**Task instructions**:
The lines below starting at the line containing "Disclosable Version of" and ending at the line containing "le juge octroie" are to be repeated exactly, with both ends kept and nothing else added.

**Records provided**:
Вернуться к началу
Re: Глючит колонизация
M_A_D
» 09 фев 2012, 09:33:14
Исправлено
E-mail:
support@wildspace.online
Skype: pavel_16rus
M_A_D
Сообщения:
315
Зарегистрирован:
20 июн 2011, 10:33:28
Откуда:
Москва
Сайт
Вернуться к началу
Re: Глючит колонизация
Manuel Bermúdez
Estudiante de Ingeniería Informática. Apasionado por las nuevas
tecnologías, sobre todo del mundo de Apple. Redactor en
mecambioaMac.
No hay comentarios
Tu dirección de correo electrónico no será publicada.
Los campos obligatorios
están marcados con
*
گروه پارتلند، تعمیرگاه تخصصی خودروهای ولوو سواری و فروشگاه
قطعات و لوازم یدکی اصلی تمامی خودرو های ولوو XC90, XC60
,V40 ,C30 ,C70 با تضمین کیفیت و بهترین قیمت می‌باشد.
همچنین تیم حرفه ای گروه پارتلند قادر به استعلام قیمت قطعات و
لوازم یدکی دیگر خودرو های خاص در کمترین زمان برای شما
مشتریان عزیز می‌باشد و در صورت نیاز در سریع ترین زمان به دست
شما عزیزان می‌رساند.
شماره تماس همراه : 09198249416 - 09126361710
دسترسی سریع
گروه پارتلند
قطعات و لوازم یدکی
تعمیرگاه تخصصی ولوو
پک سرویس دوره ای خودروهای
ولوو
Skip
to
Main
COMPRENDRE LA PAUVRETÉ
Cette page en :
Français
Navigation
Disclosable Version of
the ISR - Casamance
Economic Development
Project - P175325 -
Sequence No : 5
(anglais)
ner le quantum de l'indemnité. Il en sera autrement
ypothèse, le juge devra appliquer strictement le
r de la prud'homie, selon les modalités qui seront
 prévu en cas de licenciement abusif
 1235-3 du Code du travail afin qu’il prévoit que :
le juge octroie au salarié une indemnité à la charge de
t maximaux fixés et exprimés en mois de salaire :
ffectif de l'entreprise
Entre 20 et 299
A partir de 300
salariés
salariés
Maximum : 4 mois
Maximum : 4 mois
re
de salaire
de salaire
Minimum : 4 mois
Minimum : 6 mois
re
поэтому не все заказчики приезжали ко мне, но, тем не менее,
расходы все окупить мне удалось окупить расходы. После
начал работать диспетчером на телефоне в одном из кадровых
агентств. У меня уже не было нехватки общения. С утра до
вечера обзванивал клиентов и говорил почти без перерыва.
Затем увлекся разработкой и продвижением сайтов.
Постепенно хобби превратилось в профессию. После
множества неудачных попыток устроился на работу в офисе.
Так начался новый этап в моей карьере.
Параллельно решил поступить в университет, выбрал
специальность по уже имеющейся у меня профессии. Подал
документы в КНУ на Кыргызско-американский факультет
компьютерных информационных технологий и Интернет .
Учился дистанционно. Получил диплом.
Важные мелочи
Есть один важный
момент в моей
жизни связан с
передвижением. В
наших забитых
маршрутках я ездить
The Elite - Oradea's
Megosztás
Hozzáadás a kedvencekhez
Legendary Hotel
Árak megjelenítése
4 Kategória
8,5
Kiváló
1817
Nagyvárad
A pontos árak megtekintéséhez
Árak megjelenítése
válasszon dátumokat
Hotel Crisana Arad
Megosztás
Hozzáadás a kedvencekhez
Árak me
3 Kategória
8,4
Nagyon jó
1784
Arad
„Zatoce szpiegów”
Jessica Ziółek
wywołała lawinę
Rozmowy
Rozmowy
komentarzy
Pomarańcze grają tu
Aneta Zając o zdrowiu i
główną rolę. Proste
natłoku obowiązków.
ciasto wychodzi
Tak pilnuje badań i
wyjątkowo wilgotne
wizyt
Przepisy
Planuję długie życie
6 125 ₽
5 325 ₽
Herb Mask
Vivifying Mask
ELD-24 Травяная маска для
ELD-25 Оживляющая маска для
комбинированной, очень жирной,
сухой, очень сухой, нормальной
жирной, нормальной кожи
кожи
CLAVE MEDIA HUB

* * *

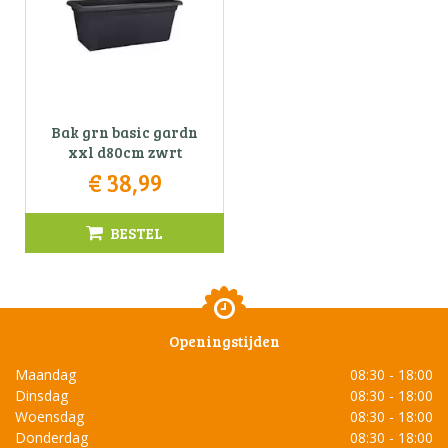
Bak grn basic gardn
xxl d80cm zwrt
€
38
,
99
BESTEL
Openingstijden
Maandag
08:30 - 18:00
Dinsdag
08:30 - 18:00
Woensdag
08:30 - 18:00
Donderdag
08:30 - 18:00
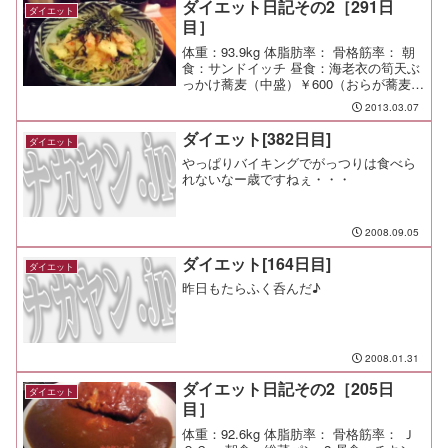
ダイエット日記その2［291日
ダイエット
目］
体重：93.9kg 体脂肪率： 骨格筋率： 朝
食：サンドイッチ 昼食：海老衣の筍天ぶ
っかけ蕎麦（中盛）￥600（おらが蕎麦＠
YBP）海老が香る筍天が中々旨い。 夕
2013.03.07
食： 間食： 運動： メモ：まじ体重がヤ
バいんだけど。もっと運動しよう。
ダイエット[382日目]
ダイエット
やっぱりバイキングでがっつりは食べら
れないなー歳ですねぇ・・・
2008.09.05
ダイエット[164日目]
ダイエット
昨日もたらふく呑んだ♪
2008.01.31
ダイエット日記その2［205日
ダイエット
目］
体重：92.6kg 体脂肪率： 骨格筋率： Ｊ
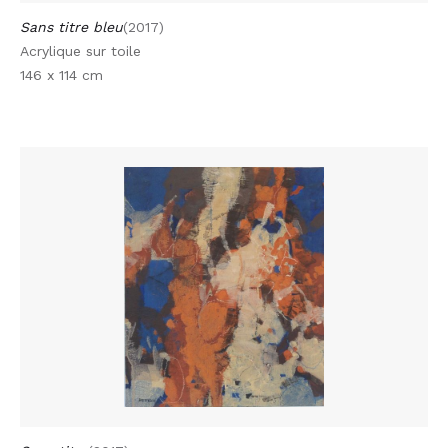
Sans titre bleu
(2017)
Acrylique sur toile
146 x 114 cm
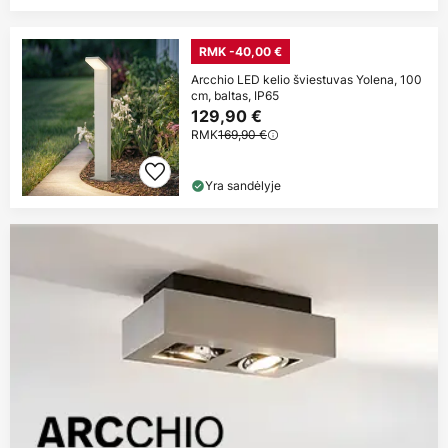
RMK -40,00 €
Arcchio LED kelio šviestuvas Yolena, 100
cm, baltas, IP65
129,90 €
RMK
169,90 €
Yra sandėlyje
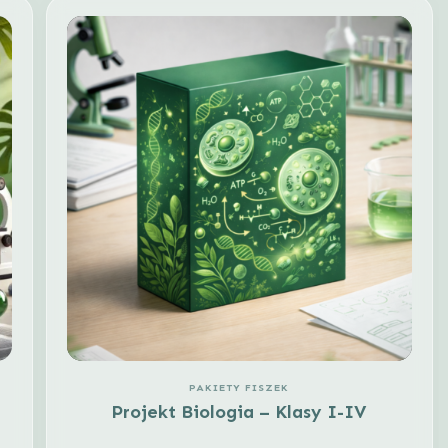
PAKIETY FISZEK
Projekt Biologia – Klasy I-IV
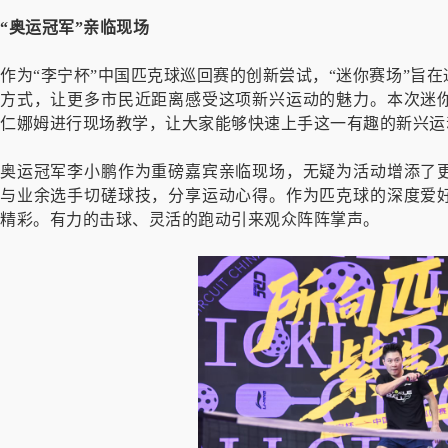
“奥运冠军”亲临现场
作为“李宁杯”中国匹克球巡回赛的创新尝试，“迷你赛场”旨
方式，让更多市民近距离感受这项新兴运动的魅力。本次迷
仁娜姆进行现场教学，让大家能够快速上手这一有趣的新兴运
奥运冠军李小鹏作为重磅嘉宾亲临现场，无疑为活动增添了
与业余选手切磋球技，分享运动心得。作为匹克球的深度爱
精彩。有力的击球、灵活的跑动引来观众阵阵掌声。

**Output of the task**:
Disclosable Version of
the ISR - Casamance
Economic Development
Project - P175325 -
Sequence No : 5
(anglais)
ner le quantum de l'indemnité. Il en sera autrement
ypothèse, le juge devra appliquer strictement le
r de la prud'homie, selon les modalités qui seront
 prévu en cas de licenciement abusif
 1235-3 du Code du travail afin qu’il prévoit que :
le juge octroie au salarié une indemnité à la charge de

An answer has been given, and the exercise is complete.